== AIM OF THE TASK ==
An exact, line-by-line copy is needed, beginning at the line with "187 прегледа" and ending at the last line of the listing below.

== STUDY MATERIAL ==
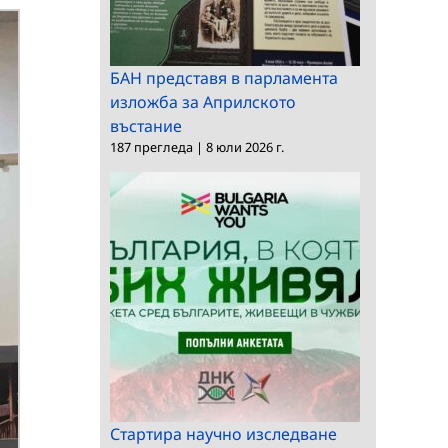
БАН представя в парламента
изложба за Априлското
въстание
187 прегледа
|
8 юли 2026 г.
Стартира научно изследване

== EXERCISE SOLUTION ==
187 прегледа
|
8 юли 2026 г.
Стартира научно изследване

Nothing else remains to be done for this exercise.